À l’intérieur de la feuille pliée, quatre études ou esquisses de tableaux : Bretonne de dos dans un paysage (et études de coiffes) ; paysage de rochers (trace d’un bas de visage) ; paysans criblant du blé ; paysage avec
maison sur laquelle Gauguin a noté des couleurs : « rouge » (toit), « blanc »
(mur), « vert », « terre violette ».

— On joint
- une L.A.S. de Paul GAUGUIN à Mme Bousquet, la mère du jeune garçon pour qui les dessins ont été réalisés ; 2 pages in-8.

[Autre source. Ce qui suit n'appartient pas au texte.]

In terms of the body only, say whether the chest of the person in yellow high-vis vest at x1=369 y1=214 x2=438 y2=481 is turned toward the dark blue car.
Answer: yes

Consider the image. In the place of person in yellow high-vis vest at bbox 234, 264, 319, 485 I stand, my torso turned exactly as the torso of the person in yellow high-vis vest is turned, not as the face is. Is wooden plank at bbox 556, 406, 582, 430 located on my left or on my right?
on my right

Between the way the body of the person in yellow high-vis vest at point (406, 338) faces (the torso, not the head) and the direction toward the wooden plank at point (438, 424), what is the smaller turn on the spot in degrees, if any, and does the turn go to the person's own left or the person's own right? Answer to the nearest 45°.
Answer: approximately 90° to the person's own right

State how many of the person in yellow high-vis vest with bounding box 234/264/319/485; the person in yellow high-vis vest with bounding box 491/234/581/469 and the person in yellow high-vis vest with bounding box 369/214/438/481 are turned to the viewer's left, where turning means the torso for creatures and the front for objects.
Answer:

« Chère Madame Mr de Haan [MEYER DE HAAN] et moi nous vous remercions de votre bon souvenir et dans notre solitude du Pouldu nous sommes toujours heureux quand il nous arrive un messager de bonne
amitié. Votre chanson est arrivée à bon port et je m’amuse à la chanter. Quant à l’accompagnement de guitare il se transforme en chant de mandoline. Vous savez ou pour mieux dire vous saurez que nous habitons la grande maison de la plage et que nous mangeons à côté, ce qui nous évite d’aller par le mauvais temps prendre la petite et mauvaise nourriture de Destais. Il est doux d’être à l’abri avec les orages que nous essuyons depuis un mois, et la peinture de marine va son train comme vous le pensez. […] Avec de bons baisers pour le jeune Jacques »…

— PROVENANCE
Ancienne collection Julien Bogousslavsky (son ex-libris ; Bibliothèque d’un amateur européen, Christie’s Paris, 23 mai 2006, n° 50) ; Christie’s Paris, 25 juin 2009, n° 128.